WHAT TO DO: The stretch wanted below opens at the line containing "with a brown" and closes at the line containing "photomicrograph showing moderate". Please return it exactly, with no other lines.

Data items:
^^^^^^^^^^^^^^^^

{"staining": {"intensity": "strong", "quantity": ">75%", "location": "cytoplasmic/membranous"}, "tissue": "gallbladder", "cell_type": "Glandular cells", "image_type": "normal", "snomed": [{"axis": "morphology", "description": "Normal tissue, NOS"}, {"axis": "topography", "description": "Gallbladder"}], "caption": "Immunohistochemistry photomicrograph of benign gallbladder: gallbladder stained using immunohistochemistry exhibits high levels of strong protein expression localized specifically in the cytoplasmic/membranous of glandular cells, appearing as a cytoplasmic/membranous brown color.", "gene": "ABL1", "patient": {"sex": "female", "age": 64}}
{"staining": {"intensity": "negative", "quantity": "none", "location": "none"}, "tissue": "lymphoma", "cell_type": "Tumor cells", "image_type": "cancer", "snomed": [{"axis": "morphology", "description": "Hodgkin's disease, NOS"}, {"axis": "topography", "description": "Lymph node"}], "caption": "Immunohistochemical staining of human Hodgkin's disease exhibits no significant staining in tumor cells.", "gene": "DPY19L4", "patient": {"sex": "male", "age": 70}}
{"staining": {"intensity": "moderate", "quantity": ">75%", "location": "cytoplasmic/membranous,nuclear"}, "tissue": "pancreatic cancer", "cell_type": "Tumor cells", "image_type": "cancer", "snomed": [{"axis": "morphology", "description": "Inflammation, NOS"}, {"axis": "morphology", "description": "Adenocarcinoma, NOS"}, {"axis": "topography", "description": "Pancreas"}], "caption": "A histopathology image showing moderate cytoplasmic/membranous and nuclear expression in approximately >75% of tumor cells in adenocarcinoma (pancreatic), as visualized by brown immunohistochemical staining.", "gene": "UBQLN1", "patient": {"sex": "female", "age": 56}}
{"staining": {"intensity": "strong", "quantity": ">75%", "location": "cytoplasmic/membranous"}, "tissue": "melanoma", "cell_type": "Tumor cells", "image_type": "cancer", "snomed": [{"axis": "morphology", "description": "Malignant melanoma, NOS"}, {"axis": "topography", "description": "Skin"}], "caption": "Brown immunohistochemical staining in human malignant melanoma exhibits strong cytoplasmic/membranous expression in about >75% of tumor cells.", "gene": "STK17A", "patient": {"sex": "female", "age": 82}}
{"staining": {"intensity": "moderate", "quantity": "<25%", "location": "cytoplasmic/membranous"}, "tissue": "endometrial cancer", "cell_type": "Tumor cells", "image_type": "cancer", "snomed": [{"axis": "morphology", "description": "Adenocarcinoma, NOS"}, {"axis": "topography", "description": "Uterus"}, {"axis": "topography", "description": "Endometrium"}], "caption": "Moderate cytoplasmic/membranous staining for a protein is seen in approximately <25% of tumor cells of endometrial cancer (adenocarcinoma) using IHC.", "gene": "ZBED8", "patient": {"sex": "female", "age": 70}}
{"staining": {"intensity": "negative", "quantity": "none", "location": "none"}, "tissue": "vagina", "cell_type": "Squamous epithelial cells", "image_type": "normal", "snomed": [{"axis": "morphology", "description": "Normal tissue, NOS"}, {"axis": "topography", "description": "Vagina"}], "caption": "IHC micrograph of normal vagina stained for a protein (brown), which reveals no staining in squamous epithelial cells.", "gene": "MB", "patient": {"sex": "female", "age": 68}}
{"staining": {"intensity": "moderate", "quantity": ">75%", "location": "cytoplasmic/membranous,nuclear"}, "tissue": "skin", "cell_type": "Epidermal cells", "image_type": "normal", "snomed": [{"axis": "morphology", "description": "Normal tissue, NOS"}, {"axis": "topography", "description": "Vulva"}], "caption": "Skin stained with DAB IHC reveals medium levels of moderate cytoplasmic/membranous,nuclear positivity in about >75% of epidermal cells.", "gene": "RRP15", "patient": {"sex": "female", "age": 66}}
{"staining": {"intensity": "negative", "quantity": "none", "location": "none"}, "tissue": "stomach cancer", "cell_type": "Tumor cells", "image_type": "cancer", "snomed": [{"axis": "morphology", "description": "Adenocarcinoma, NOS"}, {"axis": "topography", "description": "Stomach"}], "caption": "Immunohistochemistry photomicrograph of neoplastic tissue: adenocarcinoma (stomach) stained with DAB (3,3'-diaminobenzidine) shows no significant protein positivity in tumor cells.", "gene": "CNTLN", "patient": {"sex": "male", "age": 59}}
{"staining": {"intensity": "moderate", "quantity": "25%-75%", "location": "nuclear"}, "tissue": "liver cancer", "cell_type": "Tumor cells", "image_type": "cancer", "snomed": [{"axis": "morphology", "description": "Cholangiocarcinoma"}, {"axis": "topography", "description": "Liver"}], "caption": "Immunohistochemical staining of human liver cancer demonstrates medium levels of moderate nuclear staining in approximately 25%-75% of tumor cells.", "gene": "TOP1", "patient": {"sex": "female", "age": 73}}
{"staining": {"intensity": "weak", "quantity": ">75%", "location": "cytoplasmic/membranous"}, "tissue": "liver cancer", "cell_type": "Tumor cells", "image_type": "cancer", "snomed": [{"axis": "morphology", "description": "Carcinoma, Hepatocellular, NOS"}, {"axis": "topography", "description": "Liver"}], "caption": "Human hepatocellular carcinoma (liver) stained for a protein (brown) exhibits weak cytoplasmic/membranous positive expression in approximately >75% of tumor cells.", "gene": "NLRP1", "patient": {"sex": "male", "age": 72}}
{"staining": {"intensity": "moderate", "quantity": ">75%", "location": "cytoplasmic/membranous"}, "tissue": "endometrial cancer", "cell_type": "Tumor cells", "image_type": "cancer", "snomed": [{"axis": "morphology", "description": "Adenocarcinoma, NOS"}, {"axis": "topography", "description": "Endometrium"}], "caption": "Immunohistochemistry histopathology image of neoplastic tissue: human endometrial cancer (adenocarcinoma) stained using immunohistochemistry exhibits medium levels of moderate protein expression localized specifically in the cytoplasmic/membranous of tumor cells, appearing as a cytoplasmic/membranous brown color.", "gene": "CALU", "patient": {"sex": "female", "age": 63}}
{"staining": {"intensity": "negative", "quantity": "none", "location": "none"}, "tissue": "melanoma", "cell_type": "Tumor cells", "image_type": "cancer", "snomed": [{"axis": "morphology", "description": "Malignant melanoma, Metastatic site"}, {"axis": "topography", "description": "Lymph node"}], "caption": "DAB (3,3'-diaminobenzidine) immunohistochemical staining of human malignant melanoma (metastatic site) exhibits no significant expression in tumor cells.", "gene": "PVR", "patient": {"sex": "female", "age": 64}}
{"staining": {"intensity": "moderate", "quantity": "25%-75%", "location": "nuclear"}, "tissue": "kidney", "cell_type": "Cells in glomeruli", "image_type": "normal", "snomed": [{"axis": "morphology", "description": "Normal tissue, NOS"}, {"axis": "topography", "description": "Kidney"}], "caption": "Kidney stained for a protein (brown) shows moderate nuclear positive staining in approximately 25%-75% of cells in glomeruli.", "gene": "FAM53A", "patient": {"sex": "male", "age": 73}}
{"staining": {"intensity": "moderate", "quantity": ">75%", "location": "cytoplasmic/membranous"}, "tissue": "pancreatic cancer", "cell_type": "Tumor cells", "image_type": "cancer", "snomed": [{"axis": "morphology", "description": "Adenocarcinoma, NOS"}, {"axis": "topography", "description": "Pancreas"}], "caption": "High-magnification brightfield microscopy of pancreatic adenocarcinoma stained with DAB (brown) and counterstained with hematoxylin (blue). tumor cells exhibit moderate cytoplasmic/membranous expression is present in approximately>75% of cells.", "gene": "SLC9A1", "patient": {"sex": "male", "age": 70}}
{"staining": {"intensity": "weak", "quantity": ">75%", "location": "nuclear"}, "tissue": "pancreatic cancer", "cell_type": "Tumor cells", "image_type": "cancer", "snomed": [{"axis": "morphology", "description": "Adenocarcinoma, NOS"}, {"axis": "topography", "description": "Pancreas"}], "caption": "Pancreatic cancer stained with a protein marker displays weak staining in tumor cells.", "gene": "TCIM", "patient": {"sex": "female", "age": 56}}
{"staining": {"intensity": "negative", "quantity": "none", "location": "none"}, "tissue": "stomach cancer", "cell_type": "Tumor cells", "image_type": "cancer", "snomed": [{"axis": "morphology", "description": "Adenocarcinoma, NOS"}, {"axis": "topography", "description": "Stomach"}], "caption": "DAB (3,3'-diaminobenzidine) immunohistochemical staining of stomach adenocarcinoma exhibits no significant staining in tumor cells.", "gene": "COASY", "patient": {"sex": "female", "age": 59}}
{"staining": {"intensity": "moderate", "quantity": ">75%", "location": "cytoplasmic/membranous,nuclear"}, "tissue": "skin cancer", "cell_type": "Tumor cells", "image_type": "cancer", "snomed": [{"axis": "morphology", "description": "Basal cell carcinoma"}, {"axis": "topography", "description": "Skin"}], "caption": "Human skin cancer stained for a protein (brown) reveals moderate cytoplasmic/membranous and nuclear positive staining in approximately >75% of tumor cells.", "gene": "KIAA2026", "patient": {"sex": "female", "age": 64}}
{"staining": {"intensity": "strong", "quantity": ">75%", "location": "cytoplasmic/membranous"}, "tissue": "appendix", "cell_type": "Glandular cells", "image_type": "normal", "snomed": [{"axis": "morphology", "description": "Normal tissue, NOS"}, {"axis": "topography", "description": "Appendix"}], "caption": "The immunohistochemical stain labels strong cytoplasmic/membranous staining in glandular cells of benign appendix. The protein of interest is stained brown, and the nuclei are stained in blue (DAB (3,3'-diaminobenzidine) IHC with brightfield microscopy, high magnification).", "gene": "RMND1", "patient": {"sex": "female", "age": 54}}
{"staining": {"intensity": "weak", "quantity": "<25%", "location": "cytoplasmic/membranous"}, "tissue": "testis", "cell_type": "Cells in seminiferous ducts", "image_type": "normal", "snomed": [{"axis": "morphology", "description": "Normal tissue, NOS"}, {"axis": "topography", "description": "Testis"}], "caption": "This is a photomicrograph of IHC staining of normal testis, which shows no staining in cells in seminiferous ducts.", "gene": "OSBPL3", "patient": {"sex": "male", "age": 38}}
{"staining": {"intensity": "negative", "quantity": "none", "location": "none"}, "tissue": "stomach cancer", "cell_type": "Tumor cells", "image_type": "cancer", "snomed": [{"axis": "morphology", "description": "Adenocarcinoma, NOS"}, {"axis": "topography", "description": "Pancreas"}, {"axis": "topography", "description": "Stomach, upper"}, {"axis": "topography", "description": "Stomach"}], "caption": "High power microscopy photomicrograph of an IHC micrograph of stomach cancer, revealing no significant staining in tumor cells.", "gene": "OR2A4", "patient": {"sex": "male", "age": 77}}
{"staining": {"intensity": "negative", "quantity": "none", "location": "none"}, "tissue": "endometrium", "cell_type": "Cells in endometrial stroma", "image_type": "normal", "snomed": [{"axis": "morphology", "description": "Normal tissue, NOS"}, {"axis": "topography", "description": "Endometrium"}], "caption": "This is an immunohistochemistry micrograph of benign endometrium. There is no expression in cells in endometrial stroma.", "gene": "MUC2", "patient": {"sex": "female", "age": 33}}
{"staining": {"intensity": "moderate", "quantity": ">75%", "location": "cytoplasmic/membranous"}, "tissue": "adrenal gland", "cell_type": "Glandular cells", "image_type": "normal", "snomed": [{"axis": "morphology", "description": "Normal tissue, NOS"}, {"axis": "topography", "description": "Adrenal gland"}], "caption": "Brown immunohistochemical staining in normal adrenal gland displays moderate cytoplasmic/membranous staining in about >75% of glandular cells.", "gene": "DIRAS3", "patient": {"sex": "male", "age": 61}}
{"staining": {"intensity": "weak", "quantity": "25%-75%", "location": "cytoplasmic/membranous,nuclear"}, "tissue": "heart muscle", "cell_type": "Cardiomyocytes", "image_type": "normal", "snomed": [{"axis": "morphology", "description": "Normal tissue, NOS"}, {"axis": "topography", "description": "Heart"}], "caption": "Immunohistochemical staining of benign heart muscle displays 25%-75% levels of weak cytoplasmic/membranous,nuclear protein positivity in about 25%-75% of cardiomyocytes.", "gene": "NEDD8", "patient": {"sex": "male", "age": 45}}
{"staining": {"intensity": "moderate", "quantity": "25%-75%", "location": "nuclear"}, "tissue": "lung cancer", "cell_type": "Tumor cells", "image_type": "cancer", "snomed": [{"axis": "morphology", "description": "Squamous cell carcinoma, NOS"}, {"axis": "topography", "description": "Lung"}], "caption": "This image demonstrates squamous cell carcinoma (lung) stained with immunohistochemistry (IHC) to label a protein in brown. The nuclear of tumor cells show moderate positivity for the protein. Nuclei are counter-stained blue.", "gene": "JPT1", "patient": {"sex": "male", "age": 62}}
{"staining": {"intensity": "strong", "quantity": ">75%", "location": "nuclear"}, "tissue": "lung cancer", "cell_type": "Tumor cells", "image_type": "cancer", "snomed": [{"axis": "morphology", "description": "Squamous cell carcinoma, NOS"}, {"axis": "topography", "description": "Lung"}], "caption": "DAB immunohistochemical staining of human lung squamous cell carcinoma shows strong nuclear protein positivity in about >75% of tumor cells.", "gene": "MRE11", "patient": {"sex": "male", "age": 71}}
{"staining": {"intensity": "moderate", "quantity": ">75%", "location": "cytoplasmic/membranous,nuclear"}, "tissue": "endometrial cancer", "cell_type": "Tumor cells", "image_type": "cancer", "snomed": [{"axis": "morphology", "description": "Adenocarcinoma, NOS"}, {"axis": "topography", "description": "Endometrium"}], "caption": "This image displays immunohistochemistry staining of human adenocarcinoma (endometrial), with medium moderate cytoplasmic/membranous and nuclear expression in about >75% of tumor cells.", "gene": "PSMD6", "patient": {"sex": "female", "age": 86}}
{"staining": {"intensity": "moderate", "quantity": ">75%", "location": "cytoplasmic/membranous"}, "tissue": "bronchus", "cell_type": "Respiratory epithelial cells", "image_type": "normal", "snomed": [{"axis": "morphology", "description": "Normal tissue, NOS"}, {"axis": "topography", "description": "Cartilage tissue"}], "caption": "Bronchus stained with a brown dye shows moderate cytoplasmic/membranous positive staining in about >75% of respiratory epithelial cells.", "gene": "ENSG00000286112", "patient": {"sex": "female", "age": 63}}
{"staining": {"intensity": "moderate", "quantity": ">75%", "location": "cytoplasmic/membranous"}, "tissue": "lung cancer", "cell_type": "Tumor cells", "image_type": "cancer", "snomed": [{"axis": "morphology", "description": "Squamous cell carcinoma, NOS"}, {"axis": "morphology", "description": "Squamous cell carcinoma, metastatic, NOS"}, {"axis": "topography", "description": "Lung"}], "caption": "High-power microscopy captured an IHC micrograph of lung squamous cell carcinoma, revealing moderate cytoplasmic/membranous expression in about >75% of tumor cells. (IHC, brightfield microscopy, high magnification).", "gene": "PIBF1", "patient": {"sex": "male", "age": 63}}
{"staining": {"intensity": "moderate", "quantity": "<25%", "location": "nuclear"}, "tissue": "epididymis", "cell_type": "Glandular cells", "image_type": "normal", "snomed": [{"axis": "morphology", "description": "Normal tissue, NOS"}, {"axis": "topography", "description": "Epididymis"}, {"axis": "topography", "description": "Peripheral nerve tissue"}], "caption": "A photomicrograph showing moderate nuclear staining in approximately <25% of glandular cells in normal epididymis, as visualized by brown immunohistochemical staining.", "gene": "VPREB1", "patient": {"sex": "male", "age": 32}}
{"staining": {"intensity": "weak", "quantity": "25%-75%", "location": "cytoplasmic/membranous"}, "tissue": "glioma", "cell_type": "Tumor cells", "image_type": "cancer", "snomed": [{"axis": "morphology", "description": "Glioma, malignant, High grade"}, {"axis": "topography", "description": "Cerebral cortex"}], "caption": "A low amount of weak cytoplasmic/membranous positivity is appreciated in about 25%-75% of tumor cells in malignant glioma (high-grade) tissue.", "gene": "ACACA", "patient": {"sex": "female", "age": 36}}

^^^^^^^^^^^^^^^^

TASK RESPONSE:
{"staining": {"intensity": "moderate", "quantity": ">75%", "location": "cytoplasmic/membranous"}, "tissue": "bronchus", "cell_type": "Respiratory epithelial cells", "image_type": "normal", "snomed": [{"axis": "morphology", "description": "Normal tissue, NOS"}, {"axis": "topography", "description": "Cartilage tissue"}], "caption": "Bronchus stained with a brown dye shows moderate cytoplasmic/membranous positive staining in about >75% of respiratory epithelial cells.", "gene": "ENSG00000286112", "patient": {"sex": "female", "age": 63}}
{"staining": {"intensity": "moderate", "quantity": ">75%", "location": "cytoplasmic/membranous"}, "tissue": "lung cancer", "cell_type": "Tumor cells", "image_type": "cancer", "snomed": [{"axis": "morphology", "description": "Squamous cell carcinoma, NOS"}, {"axis": "morphology", "description": "Squamous cell carcinoma, metastatic, NOS"}, {"axis": "topography", "description": "Lung"}], "caption": "High-power microscopy captured an IHC micrograph of lung squamous cell carcinoma, revealing moderate cytoplasmic/membranous expression in about >75% of tumor cells. (IHC, brightfield microscopy, high magnification).", "gene": "PIBF1", "patient": {"sex": "male", "age": 63}}
{"staining": {"intensity": "moderate", "quantity": "<25%", "location": "nuclear"}, "tissue": "epididymis", "cell_type": "Glandular cells", "image_type": "normal", "snomed": [{"axis": "morphology", "description": "Normal tissue, NOS"}, {"axis": "topography", "description": "Epididymis"}, {"axis": "topography", "description": "Peripheral nerve tissue"}], "caption": "A photomicrograph showing moderate nuclear staining in approximately <25% of glandular cells in normal epididymis, as visualized by brown immunohistochemical staining.", "gene": "VPREB1", "patient": {"sex": "male", "age": 32}}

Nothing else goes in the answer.